A thousand more shots rang out, and again the Spartans braced themselves for an attack that never came. Every shot was directed at the Hunters who'd fired on them. The pair raised their shields to defend themselves, but the metal was meant to protect them against a few weapons' fire, not a few thousand; the Spartans caught only a brief glimpse of them through the haze of plasma before they were vaporized completely.
A Sangheili in gold armor roared something at the Covenant forces that whispered through the humans' translators a moment later. "Take them - but the next one to fire on the holy light will be skinned alive! Go!"
SpecOps Sangheili started rappelling down from the gallery above, Kig-Yar following close behind. The Spartans and everyone with them fled but still unloaded clip after clip of bullets into their pursuers as often as they could. Hundreds of bodies tumbled to the floor, tripping up those who followed too close; many more were trampled by their fellows in their eagerness to claim the crystal.

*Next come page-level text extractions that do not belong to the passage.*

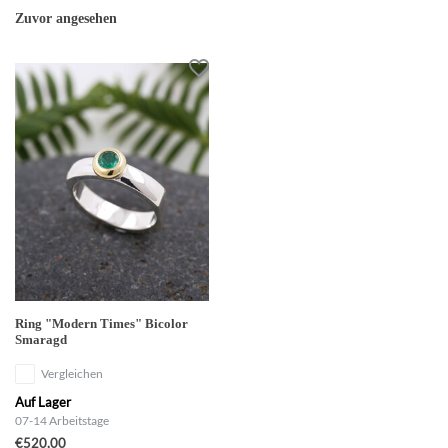
Zuvor angesehen
Ring "Modern Times" Bicolor
Smaragd
Vergleichen
Auf Lager
07-14 Arbeitstage
€520,00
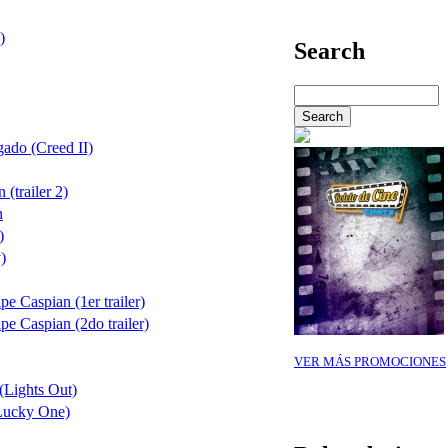
)
Search
gado (Creed II)
(trailer 2)
n
)
)
pe Caspian (1er trailer)
pe Caspian (2do trailer)
VER MÁS PROMOCIONES
(Lights Out)
Lucky One)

The humans made it to their dropships, some of them newly "liberated" from the Covenant, and piled inside. It was very tight, especially with all the Spartans in their armor, but they got airborne before the aliens could really catch up.
The dropships swooped out of the central chamber and into the tunnel leading outside. When they emerged, they were shocked to find three times as many ships hovering around the entrance as when they'd entered. A carrier was in orbit directly over their evac path and seemed to have reversed its grav lift in an attempt to force them back to earth, but thanks to the now-green and vaguely flower-shaped crystal, they didn't feel it. Instead, something exploded in the carrier, and then something else and something else, leaving them free to streak away as the carrier limped off.
The Ascendant Justice was shooting down ship after ship with laser-like bursts of plasma, but even drawing additional power from the UNSC Gettysburg, hard-docked to its top, there were more ships than plasma turrets. But the dropships made it into her shuttle bays - barely; they went full throttle on approach until they'd had to brake or risk crashing.
The instant the last one was aboard, Fred shouted for Cortana to get them out of there, and the construct did just that. The conjoined ships swung around to a seemingly random orientation and jumped away from Reach, entering Slipspace through another pinpoint jump. The AI was surprised that Slipspace appeared normal for the most part, despite having the Forerunner crystal on board, but she wasn't about to look a gift horse in the mouth.
The whole crew snapped off salutes when Vice Admiral Whitcomb stepped onto the bridge. He waved them off and said, "At ease, soldiers. You've done amazing work, capturing a Covenant ship intact. Section Three will love you, I'm sure, but I'm curious to know if you've got any immediately actionable intel." He turned to Cortana.
"Unfortunately, yes," she answered, "The Covenant have discovered the location of Earth."
A pin drop would have been deafening in the silence that followed.
"God have mercy on us, because these alien bastards sure won't," Whitcomb gasped, running a hand over his face.
"It gets worse, sir."
"I don't see how it could possibly get worse than that."
"I've learned never to say that, sir; the universe seems to view it as a challenge," she replied, and then she told them.